There is still no forgetting the shock, confusion and anguish that replaced the public’s earlier exhilaration at the plane’s arrival when the TV cameras panned to the figure of a man in white sprawled on the tarmac, blood slowly blooming under him. Aquino’s martyrdom was the sacrifice that united a fractious opposition, galvanized the citizenry, and powered street protests that eventually led to the 1986 Edsa Revolution and the fall of the dictatorship.
But, alas, memories fade and the narrative is inexorably molded by the politics of the day, helped these days by unaccountable social media.
“He’s no hero; he’s not even a Filipino but a naturalized Malaysian,” one ignorant Facebook post read. “Why name the airport after a traitor and a communist?” said another—posted by one Larry Gadon who had petitioned a return to the old name of the current Ninoy Aquino International Airport. “Did Ninoy mastermind his own assassination?” a columnist piled in, using, as proof of his preposterous premise, Aquino’s own intimations of death upon arrival (“Be ready with your camera because this action can become very fast,” he told the international journalists who accompanied him on the trip. “In a matter of three or four minutes, it could be all over…”)—conveniently forgetting, of course, that Imelda Marcos herself had gone to the United States to warn Aquino of supposed threats to his life, to dissuade him from coming home.
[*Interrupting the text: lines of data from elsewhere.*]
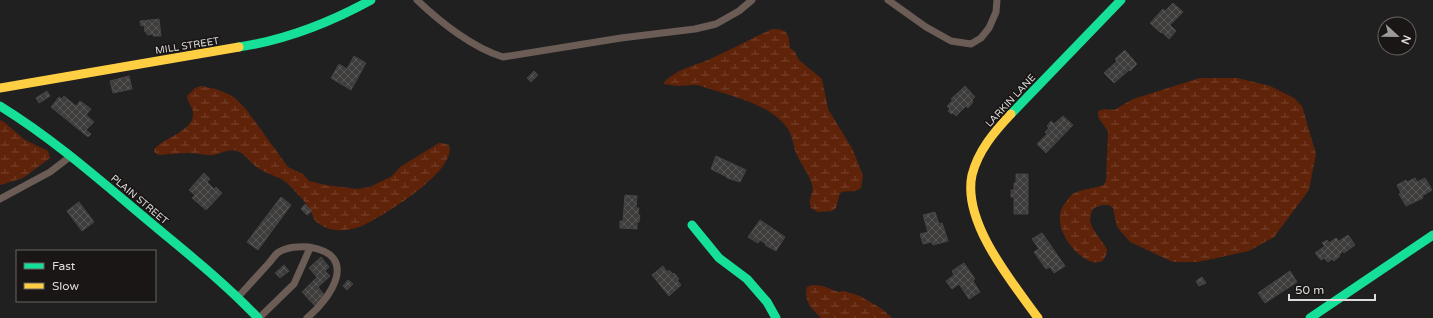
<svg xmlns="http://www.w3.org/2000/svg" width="1433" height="318" font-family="'Varela Round',sans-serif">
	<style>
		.wetland { fill: url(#wetland-marsh) }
		.building { fill: url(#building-cross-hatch); stroke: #464545 }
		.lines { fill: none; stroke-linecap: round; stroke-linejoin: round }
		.lane { stroke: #6c5c56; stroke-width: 7 }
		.fast { stroke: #16e098; stroke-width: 9 }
		.slow { stroke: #ffcf43; stroke-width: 9 }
		.labels { text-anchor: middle; stroke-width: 3.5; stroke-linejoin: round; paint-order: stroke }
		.street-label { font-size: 10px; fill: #dedcdb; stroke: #191615 }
	</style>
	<defs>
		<pattern id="wetland-marsh" width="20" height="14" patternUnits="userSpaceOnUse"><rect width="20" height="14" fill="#5f230a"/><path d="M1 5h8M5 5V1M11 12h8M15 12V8" fill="none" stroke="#76422d"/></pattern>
		<pattern id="building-cross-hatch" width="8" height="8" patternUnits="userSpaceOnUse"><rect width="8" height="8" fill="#3e3d3c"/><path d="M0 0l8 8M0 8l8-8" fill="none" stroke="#595858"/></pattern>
	</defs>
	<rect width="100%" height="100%" fill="#212020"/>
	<path class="wetland" d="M772 29C787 29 789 33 790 48L795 52 799 60 822 79 828 109 853 150 863 176 861 188C853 194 849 189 840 193L836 208 832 211 818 212 811 208C807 196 815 194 812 185 810 175 801 165 797 155 793 147 793 136 788 129 769 102 728 96 698 85H691L678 86 663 84C673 70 694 66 708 60 730 50 751 39 772 29Z
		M1200 78H1237L1270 86 1294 98 1302 106 1316 154 1309 190 1274 237 1249 251 1198 262H1173L1130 242 1117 227 1113 208 1109 205H1102L1094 208 1091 213 1090 221 1093 229 1107 249C1104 289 1040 230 1066 202 1068 199 1071 195 1074 193 1083 189 1095 188 1104 185L1106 181 1108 131 1098 117V111L1105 109 1114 110 1133 99Z
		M201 86 216 89 228 94 235 98 245 108 288 167 303 174 309 181 326 185 357 189 370 187 392 176 400 167 439 143H442L449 145C458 171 381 217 362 226 354 229 343 231 335 230 328 229 318 225 314 219 312 215 311 209 308 206 302 198 294 190 287 183 278 176 267 174 258 168 250 163 246 154 237 151 228 148 221 154 213 155 205 156 197 153 189 153 179 153 169 154 159 155L155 153 154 150C162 138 195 131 193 113 193 107 187 102 187 96L195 88Z
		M0 120 4 122 25 140 48 151 50 158 23 178 0 185Z
		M812 285 823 286 838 292 844 291 860 296 882 309 892 318H821C812 309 803 301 807 287Z"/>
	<path class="building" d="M1173 3 1183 12 1170 25 1176 31 1169 39 1162 32 1161 33 1150 23 1163 9 1165 11Z
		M159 19 161 36H153V34L147 35V32H145L144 25 141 26 140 21Z
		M1125 50 1137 64 1130 71 1129 70 1114 83 1104 73 1117 61 1115 59Z
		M354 56 366 63 351 90 331 78 339 64 347 69Z
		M534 71 538 75 531 82 527 78Z
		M129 76 132 89 113 93 110 81Z
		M965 86 975 97 972 100 973 102 968 108 966 106 956 116 953 113 951 114 948 111 950 109 947 106 953 100 951 99Z
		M47 91 50 96 39 103 36 98Z
		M64 96 76 106 80 101 91 109 86 115 94 122 86 130 91 134 88 137 51 107 59 97 62 99Z
		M1063 116 1073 125 1046 153 1037 144 1047 134 1045 132 1049 128 1047 126 1051 121 1054 124Z
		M716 156 746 170 740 182 727 178V177L711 169Z
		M204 173 210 179 207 182 214 189 216 187 222 193 206 210 192 198 195 195 189 190Z
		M1016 174H1028V214H1014V197H1011V190H1014V183H1016Z
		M1415 178 1417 182 1425 178 1432 190 1422 196 1423 198 1406 206 1399 194 1401 193 1397 185 1406 180 1407 182Z
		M625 195 637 196 636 208H639L638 215H640L639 222H637V229L620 228V221H623Z
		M281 197 291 205 258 250 247 242Z
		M79 202 94 222 82 231 67 211Z
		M305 204 312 211 307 215 301 209Z
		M935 212 939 224 942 223 948 241 933 245 932 242 923 244 920 234 928 232 923 215Z
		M760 220 785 237 776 251 765 245 766 244 760 240 758 243 748 237Z
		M1042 233 1065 266 1054 273 1050 267 1046 269 1034 252 1039 249 1032 239Z
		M1348 235 1355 245 1344 253 1343 251 1339 255 1340 256 1334 261 1332 259 1328 262 1324 258 1321 260 1315 253 1325 246 1322 243 1327 240 1329 243 1336 238 1339 241Z
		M321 257 329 267 325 271 330 276 318 287 325 296 315 306 302 292 317 277 309 268Z
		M964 263 975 279 973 281 980 292 969 299 959 284 952 289 946 281 954 275 952 271Z
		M284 265 289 271 280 278 275 273Z
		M663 266 667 272 669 270 673 274 674 273 679 279 677 280 681 285 669 296 652 275Z
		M1290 271 1297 282 1265 303 1258 293Z
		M1202 277 1206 283 1199 286 1196 281Z
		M348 280 353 284 347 290 343 286Z"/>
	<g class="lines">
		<path class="lane" d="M417 0C440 22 473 48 503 57L621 38 695 29 716 24 739 11 752 0
			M888 0 926 27 951 41 971 44 981 38 989 28 996 12 997 0
			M0 199 50 172 71 156
			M238 297C248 286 258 275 269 263 272 260 275 254 279 252 287 247 300 246 309 247 360 255 331 298 307 318
			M259 318 294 284 310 248"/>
		<path class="fast" d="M239 47C285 40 331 22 371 0
			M0 106C55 140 102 182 151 223 188 254 225 283 258 318
			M1011 114 1121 0
			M692 225 719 258 747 279 767 302 776 318
			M1310 318 1433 235"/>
		<path class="slow" d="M0 88 239 47
			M1011 114C994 132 978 151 972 175 962 222 1012 282 1038 318"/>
	</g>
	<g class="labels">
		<g class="street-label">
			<text transform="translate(187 45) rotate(-9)" y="4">MILL STREET</text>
			<text transform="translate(1010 100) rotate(-47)" y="4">LARKIN LANE</text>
			<text transform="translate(140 199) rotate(40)" y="4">PLAIN STREET</text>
		</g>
	</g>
	<rect x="16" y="250" width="140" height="52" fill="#191615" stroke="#686564"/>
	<rect x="24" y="263" width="20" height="6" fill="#16e098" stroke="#686564"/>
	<text x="52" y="270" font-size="12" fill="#dedcdb">Fast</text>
	<rect x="24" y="283" width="20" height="6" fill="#ffcf43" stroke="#686564"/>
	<text x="52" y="290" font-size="12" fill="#dedcdb">Slow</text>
	<g transform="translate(1397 36) rotate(112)"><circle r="19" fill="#191615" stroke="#686564"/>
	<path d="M0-3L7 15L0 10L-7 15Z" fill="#9c9a9a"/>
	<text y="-6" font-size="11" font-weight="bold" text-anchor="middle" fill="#dedcdb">N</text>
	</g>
	<path d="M1289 294v6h86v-6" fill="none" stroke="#dedcdb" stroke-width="2"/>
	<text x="1295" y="294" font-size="12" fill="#dedcdb" stroke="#191615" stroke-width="3" paint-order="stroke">50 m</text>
</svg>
The well-organized campaign by trolls and shadowy operators to pervert history, aided by technology and flaky memories, is aimed at one thing: to disparage and diminish the heroism of Aquino.
Unassailable firsthand testimony, however, trumps such insidious revisionism. The recent passing of eminent writer and journalist Carmen Guerrero Nakpil, for instance, had mourning colleagues and admirers digging out her magisterial account of that historic day and its aftermath. Here are words that deserve to be carved in granite, taught in school—and reposted on social media ad infinitum:
“The killing of Ninoy, the hero Filipinos had learned to love and had waited for desperately, shook the earth beneath their feet. An eerie silence followed at his wake, as people filed in their mute thousands to look at his poor, bloodied body, and when it was placed on the flatbed truck of flowers and carried through the streets, millions rushed in, pressing forward, carried on peaks of sorrow and anger till they came to his grave. The photos of the funeral procession show, not individual people, but one, huge, engulfing sea of humanity, sweeping
everything before it…
“Ninoy did not die on that sunny Sunday afternoon in August 1983 at the Manila International Airport, for that was when he began to live forever in the hearts of his countrymen. It was Ferdinand Marcos who died that day, and he knew it.”